**What to produce**
The required result is each line of the entries below containing the string "ALLOTMENTS".

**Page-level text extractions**
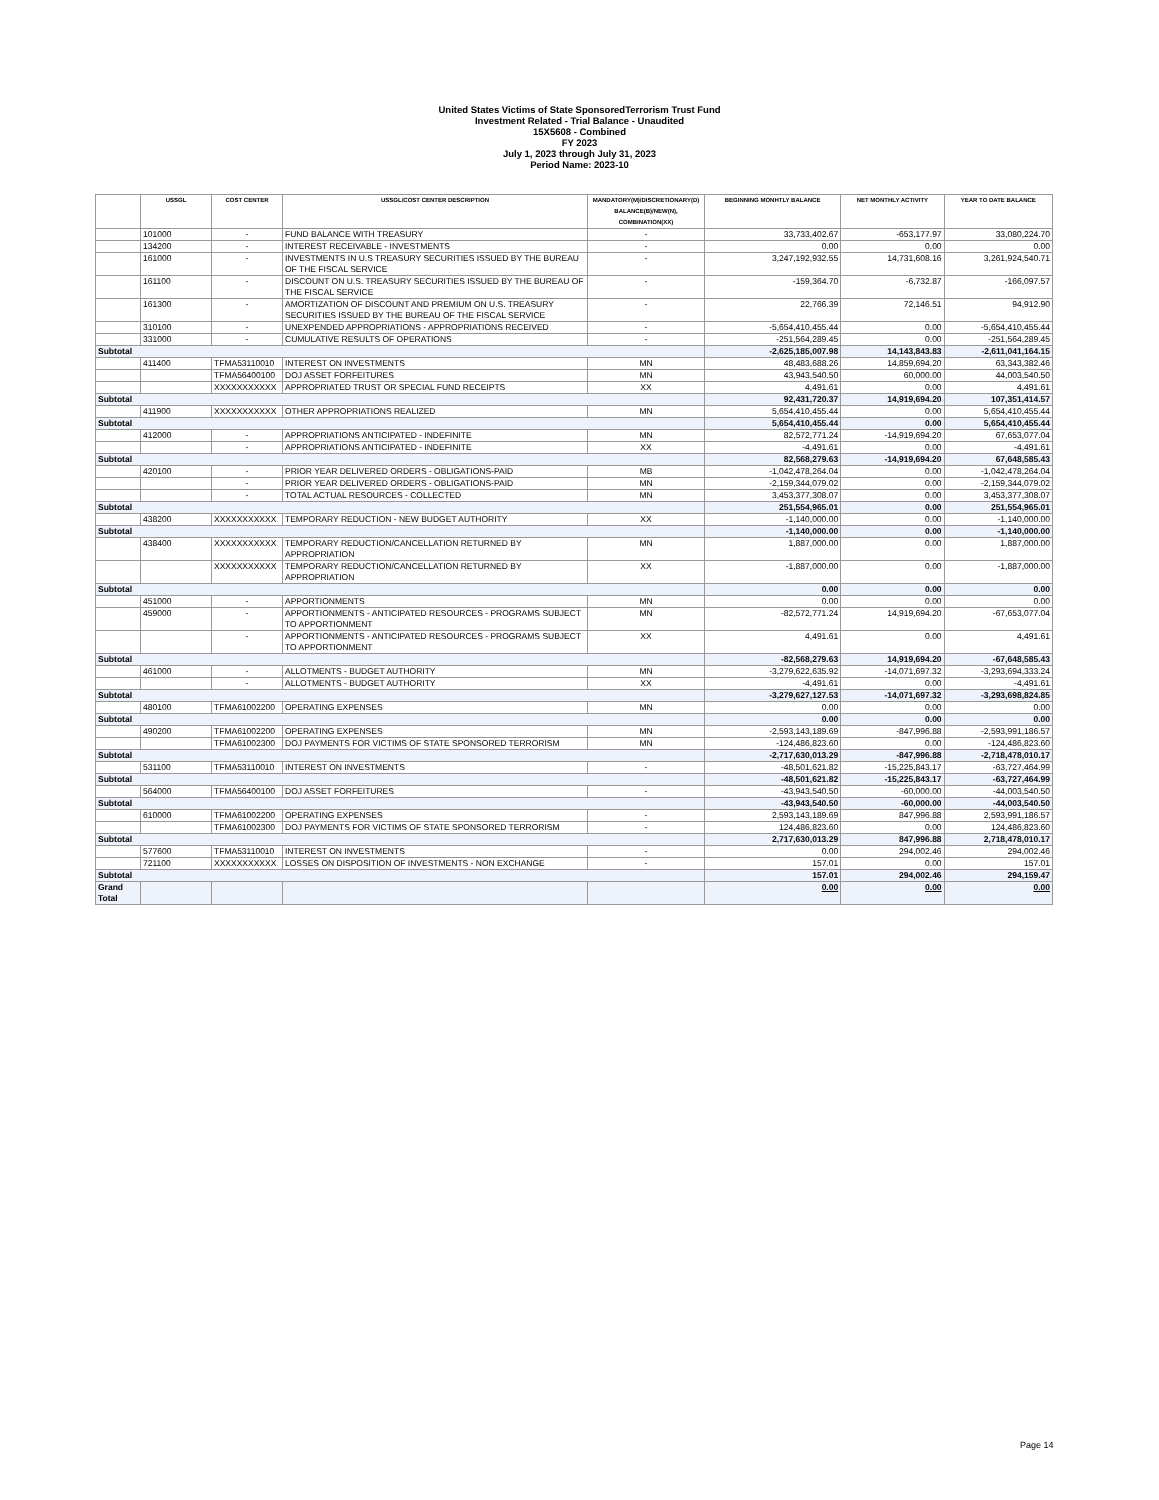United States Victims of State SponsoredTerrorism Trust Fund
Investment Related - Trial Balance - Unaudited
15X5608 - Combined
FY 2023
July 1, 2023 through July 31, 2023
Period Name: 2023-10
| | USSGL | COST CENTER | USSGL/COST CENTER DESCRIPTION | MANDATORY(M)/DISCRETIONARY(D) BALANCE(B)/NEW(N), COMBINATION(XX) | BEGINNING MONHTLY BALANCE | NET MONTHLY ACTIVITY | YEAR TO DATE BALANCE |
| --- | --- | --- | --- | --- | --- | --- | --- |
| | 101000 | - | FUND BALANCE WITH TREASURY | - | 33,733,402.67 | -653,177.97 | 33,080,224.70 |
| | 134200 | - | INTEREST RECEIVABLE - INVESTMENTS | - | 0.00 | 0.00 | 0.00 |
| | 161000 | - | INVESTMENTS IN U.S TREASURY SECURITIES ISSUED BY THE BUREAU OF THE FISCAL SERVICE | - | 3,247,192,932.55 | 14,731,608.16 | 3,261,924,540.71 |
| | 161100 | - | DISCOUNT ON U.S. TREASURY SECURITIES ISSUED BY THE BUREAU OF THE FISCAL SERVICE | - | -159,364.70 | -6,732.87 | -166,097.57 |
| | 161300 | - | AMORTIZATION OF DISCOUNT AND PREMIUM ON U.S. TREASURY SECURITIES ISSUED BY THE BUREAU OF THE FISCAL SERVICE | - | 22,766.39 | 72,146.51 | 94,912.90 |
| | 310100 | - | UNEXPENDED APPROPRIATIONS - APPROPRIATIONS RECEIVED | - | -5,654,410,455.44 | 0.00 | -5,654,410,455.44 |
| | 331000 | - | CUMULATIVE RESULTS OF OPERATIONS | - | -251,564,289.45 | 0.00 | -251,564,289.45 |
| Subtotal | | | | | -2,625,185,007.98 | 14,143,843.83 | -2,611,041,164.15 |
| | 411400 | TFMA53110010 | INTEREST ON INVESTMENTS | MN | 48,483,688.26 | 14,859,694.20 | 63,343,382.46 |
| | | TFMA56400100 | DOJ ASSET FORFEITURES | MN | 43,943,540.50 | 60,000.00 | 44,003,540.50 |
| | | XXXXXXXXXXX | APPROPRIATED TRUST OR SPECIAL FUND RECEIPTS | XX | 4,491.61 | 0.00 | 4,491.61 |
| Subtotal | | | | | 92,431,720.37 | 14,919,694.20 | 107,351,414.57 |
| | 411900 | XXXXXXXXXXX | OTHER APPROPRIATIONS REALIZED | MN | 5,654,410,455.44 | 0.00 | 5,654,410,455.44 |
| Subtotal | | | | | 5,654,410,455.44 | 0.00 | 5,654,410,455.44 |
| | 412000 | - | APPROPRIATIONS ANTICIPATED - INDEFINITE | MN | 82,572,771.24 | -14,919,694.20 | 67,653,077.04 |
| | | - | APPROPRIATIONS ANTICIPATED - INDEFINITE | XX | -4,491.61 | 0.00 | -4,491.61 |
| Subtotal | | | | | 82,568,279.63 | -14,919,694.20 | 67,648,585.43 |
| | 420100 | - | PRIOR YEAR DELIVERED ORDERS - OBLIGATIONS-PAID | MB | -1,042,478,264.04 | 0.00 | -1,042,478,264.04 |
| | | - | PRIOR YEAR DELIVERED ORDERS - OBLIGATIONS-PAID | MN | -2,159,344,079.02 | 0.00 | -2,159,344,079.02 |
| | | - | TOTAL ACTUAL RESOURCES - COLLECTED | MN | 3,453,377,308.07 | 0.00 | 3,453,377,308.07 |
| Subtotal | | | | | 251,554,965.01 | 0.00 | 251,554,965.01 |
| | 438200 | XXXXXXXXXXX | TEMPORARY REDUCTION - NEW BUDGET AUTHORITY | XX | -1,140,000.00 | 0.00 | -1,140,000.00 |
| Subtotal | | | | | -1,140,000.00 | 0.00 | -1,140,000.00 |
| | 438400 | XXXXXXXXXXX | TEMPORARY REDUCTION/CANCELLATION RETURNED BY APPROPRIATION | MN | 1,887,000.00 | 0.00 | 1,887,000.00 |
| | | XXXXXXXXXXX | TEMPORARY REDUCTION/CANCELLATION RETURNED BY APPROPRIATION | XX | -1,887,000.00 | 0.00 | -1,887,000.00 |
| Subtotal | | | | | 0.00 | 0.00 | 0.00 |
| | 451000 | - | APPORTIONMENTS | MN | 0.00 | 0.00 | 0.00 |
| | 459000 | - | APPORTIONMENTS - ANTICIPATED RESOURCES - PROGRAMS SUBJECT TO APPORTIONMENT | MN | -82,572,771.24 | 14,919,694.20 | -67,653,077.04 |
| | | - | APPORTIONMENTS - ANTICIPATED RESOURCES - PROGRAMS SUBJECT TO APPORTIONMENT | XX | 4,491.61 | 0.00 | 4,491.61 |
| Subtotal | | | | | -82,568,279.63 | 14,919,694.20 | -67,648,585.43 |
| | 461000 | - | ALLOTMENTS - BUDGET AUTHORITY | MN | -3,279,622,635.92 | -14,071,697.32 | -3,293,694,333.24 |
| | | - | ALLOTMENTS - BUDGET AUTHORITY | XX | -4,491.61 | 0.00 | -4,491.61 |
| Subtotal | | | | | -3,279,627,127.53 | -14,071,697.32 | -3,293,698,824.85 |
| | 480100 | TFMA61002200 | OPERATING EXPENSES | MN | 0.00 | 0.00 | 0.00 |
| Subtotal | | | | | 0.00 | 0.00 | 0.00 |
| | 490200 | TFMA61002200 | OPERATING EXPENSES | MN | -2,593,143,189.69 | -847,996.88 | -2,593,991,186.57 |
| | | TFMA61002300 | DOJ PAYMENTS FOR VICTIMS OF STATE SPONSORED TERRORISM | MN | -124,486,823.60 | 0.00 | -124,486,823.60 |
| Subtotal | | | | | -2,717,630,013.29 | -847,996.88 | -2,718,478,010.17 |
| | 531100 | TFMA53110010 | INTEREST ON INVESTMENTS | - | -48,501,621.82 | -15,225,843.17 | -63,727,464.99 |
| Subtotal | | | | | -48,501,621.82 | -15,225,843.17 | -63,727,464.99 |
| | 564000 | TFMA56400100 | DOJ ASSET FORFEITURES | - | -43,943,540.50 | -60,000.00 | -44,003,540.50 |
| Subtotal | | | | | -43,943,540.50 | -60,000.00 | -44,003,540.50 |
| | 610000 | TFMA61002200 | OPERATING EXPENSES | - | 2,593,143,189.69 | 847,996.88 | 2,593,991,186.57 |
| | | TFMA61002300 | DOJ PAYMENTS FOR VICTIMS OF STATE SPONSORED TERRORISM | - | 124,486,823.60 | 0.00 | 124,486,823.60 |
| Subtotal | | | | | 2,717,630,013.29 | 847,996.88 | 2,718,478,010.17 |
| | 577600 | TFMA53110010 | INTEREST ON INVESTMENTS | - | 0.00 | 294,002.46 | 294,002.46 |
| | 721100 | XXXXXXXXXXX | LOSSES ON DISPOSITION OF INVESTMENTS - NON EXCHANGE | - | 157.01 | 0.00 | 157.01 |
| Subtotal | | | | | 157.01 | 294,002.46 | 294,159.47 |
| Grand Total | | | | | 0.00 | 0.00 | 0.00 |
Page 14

**Completed exercise**
| | 461000 | - | ALLOTMENTS - BUDGET AUTHORITY | MN | -3,279,622,635.92 | -14,071,697.32 | -3,293,694,333.24 |
| | | - | ALLOTMENTS - BUDGET AUTHORITY | XX | -4,491.61 | 0.00 | -4,491.61 |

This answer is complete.